Biegli, którzy wydawali opinie w sprawie Sądu Okręgowego w O. sygn. akt (...) oraz do sprawy Sądu Rejonowego w M. sygn. akt (...), neurolog A. S., chirurg A. D., biegły z zakresu techniki samochodowej i ruchu drogowego I. D. również nie potrafili się jednoznacznie wypowiedzieć, czy poszkodowany miał zapięte pasy bezpieczeństwa czy tez nie (k. 926-930).

W konsekwencji powyższej analizy, nie ma żadnych podstaw do przyjęcia przyczynienia się poszkodowanego do powstaną szkody a tym samym zmniejszenia odszkodowania i zadośćuczynienia z tej przyczyny.

Reasumując, w ocenie Sądu całokształt ujawnionych w sprawie okoliczności przemawia za przyjęciem, że odpowiednią sumą odszkodowania będzie kwota 30.000 zł, zaś zadośćuczynienia -kwota 150.000 złotych.

Uwzględniając przywołane wyżej okoliczności, w oparciu o powołane już przepisy, orzeczono, jak w pkt I wyroku.

O odsetkach ustawowych za opóźnienie w spełnieniu tego świadczenia orzeczono po myśli art. 481 § 1 i 2 kodeksu cywilnego. Datę początkową ich naliczania ustalono na 13 kwietnia 2018 roku. W tej dacie upłynął już wynikający z art. 14 ustawy o ubezpieczeniach obowiązkowych 30-dniowy termin na tak zwaną likwidację szkody liczony od dnia zgłoszenia szkody. Powódka wezwała pozwanego do zapłaty odszkodowania i zadośćuczynienia pismem dnia 5 marca 2018r. (k. 37 i nast.), doręczonym 13 marca 2018r. 14 marca 2018 roku pozwany zwrócił się do pełnomocnika powódki o nadesłanie brakujących dokumentów i informacji (k. 49), które zostały przesłane wraz z pismem z dnia 21 marca 2018r.
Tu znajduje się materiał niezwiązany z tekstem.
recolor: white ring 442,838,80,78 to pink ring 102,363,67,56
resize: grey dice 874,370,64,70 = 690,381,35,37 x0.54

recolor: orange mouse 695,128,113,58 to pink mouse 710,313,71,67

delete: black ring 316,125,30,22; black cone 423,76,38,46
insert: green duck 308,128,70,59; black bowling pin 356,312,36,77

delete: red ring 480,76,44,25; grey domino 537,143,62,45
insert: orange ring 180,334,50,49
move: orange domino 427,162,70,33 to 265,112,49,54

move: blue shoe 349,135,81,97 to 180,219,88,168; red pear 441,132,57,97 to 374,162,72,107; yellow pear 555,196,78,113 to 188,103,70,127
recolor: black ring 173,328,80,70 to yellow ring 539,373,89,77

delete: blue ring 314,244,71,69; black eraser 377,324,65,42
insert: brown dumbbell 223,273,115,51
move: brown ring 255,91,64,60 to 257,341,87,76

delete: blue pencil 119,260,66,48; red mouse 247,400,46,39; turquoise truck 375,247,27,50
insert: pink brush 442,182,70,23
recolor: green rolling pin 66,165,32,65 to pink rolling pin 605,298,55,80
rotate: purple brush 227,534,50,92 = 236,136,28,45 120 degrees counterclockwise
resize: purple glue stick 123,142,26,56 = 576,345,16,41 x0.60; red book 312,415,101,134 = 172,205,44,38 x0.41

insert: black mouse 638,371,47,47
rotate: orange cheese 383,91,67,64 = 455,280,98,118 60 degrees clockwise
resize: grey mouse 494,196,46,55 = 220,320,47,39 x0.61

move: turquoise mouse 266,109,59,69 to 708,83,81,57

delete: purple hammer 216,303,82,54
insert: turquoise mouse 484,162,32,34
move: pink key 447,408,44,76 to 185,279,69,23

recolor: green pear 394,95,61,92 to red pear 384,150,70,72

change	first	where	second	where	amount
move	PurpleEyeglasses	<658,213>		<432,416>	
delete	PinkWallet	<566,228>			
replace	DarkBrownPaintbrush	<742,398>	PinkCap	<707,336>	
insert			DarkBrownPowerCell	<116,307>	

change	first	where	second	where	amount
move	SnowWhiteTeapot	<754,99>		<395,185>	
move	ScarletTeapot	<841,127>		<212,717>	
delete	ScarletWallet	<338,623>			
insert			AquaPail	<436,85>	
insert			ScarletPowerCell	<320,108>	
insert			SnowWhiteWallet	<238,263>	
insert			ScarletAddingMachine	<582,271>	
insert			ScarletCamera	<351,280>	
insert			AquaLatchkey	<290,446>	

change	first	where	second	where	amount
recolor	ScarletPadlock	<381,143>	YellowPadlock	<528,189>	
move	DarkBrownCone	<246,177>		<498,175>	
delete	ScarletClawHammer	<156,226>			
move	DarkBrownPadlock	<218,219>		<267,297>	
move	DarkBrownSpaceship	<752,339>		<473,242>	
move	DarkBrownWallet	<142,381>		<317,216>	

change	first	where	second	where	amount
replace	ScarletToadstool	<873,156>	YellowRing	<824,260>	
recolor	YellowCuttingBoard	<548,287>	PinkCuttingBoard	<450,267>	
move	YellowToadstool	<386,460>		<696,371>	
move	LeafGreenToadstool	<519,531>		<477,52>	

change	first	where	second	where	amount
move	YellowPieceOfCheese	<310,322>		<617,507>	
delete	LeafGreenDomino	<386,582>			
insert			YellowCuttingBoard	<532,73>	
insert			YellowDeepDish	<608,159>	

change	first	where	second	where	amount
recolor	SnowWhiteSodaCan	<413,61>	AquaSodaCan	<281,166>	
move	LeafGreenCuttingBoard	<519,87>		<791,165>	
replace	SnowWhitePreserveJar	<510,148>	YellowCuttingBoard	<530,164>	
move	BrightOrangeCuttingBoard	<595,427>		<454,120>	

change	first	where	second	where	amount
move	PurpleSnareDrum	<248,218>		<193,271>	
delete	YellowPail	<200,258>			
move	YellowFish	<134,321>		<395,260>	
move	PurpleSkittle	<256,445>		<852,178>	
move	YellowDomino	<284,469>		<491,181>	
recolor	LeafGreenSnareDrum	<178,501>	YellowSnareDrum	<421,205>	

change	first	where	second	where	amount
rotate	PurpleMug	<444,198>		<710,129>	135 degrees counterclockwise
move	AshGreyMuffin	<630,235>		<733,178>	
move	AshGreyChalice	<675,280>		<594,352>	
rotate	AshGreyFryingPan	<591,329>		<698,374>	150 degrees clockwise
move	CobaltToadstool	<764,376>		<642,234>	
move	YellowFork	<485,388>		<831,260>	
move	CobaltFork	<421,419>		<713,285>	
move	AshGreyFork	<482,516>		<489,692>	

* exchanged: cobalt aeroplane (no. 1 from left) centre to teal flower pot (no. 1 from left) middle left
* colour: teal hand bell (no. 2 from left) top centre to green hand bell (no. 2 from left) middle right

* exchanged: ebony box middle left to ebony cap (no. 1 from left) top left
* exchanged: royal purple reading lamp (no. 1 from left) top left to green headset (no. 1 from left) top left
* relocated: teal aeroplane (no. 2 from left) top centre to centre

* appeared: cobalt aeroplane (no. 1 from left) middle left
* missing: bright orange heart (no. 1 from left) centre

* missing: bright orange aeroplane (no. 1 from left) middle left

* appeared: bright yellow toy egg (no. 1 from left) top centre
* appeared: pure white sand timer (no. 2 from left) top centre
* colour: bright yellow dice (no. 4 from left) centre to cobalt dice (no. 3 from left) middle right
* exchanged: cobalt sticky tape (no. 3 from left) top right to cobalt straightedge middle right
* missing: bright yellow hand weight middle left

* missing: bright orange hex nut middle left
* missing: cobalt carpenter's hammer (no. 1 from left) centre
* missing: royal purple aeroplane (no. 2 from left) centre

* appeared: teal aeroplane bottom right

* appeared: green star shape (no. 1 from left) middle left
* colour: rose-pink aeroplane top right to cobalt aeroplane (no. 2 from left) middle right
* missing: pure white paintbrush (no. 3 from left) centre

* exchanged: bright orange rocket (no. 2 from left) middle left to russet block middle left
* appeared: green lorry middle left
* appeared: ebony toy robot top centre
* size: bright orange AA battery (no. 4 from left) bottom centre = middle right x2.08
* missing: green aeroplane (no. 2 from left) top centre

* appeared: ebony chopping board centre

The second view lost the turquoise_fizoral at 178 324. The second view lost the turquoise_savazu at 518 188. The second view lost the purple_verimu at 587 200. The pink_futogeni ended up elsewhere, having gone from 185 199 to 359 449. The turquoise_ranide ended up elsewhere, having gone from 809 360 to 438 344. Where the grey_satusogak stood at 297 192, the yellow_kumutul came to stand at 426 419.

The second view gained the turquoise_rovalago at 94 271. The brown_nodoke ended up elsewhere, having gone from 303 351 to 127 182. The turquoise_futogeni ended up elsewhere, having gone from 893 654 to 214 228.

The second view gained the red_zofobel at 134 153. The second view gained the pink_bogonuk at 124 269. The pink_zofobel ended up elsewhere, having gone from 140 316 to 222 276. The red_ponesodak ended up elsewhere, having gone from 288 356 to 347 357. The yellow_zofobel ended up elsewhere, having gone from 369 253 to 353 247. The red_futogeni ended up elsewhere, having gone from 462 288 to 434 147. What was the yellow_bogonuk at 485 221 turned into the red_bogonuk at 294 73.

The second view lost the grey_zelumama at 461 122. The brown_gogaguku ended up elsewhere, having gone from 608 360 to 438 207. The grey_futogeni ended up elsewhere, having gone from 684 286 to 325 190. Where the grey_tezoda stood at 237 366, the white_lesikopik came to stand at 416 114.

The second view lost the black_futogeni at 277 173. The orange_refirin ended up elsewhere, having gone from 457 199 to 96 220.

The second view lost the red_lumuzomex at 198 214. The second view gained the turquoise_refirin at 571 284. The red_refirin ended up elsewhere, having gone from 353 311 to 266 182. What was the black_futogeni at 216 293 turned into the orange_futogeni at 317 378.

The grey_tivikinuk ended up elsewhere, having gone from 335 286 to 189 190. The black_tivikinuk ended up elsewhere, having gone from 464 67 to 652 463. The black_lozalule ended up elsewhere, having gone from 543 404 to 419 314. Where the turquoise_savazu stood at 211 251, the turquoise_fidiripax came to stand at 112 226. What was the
Termin 30-dniowy upłynął zatem z dniem 13 kwietnia 2018 roku i po tej dacie pozwany znalazł się w opóźnieniu uzasadniającym żądanie odsetek. Nie ujawniono natomiast w sprawie żadnych szczególnych okoliczności, zwłaszcza w toku niniejszego postępowania, których pozwany nie mógł poznać albo ustalić we własnym zakresie i ocenić, że kwotą adekwatną do krzywdy byłaby kwota ustalona przez Sąd.

Zgodnie z art. 98 k.p.c. strona, która przegrała proces, obowiązana jest do zwrotu jego uzasadnionych kosztów na rzecz strony wygrywającej.

Na koszty procesu po stronie powódki złożyło się wynagrodzenie pełnomocnika w stawce wynikającej z § 2 pkt 6 rozporządzenia Ministra Sprawiedliwości z dnia 22.10.2015r. w sprawie opłat za czynności radców prawnych (5.400) zł.

W związku z tym, że postanowienie o umorzeniu postępowania w stosunku do powodów G. R., D. R. i P. R. (2) nie obejmowało rozstrzygnięcia o kosztach procesu, a strony w ramach zawartej ugody ustaliły, że to pozwany poniesie nieuwzględnione w ugodzie koszty procesu, Sąd orzekł o tym w wyroku (pkt III). Na koszty, jakie poniósł Skarb Państwa złożyły się opłaty od pozwu, od których powodowie zostali zwolnieni w całości lub w części, w łącznej wysokości 32.500 zł oraz kwoty wypłacone z sum budżetowych Sądu tytułem zapłaty za wynagrodzenie biegłych (k. 772, 854, 902).